A package to calculate clusterability in clusters of scRNA-seq data. By applying this measure you can assess if meaningful variability is left in clusters. The corresponding paper can be found here Phiclust: a clusterability measure for single-cell transcriptomics reveals phenotypic subpopulations
# install.packages("devtools")
devtools::install_github("semraulab/phiclust")
This how you can use the functions in this R package. The most important one is phiclust, which calculates the clusterability per cluster.
library(phiclust)
library(splatter)
library(ggplot2)
#Load sample data simulated with splatter
data("splatO")
expr <- counts(splatO)
expr <- expr[rowSums(expr)>0,]
#Normalize and log-transform the data
expr.norm <- t(t(expr)/colSums(expr))*10000
expr.norm.log <- log(expr.norm + 1)
#Create toy example of a data set
test.cluster <- as.character(splatO$Group)

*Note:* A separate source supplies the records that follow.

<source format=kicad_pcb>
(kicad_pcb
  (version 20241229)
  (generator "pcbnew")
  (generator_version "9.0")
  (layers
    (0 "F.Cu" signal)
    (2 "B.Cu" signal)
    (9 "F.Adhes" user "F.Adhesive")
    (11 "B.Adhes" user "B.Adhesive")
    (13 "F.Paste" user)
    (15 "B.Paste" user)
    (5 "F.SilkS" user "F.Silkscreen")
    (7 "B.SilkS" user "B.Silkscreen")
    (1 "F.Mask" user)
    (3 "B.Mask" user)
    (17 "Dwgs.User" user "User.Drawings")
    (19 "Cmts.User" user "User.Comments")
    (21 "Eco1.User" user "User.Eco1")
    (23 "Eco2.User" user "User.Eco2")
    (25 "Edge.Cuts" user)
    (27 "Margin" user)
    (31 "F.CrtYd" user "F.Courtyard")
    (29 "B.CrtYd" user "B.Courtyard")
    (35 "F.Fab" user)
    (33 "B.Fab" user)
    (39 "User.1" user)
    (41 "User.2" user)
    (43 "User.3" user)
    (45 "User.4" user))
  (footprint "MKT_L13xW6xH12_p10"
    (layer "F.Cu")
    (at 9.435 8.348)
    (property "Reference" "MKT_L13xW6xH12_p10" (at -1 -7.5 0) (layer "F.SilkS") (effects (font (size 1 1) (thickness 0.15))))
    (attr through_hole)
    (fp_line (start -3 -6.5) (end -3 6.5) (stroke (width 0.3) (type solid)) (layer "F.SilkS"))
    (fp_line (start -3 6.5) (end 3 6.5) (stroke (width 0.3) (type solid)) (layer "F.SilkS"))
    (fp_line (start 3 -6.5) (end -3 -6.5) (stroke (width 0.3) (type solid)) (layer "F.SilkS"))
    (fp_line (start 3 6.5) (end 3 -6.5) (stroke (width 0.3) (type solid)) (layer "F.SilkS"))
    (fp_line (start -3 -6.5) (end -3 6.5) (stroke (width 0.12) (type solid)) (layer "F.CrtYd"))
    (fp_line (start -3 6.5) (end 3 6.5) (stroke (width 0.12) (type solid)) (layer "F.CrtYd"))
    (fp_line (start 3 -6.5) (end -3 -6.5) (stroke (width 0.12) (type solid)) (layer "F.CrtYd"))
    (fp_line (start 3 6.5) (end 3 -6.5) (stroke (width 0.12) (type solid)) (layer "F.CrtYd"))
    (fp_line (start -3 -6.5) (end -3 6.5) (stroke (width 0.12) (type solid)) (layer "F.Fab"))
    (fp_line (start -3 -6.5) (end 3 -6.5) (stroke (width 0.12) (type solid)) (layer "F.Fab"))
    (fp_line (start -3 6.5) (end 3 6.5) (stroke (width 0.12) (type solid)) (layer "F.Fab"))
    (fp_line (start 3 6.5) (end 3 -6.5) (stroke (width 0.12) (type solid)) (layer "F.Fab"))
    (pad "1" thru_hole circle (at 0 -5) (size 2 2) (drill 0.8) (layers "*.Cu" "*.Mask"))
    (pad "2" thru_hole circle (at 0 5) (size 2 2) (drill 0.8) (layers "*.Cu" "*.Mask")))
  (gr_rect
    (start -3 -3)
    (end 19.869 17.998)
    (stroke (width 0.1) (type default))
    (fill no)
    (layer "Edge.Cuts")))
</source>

test.cluster[test.cluster == "Group3"] <- "Group2"
test.cluster[test.cluster == "Group4"] <- "Group2"
#Main funcion that calculates the clusterability
out <- phiclust(expr = expr.norm.log, clusters = test.cluster,
exclude = data.frame(clsm = log(colSums(expr) + 1)))
For ways to evaluate the results of this clusterability measure check out the vignette Guide_to_phiclust and for a real scRNA-seq example you can have a look at our analysis of a fetal kidney Analysis_kidney.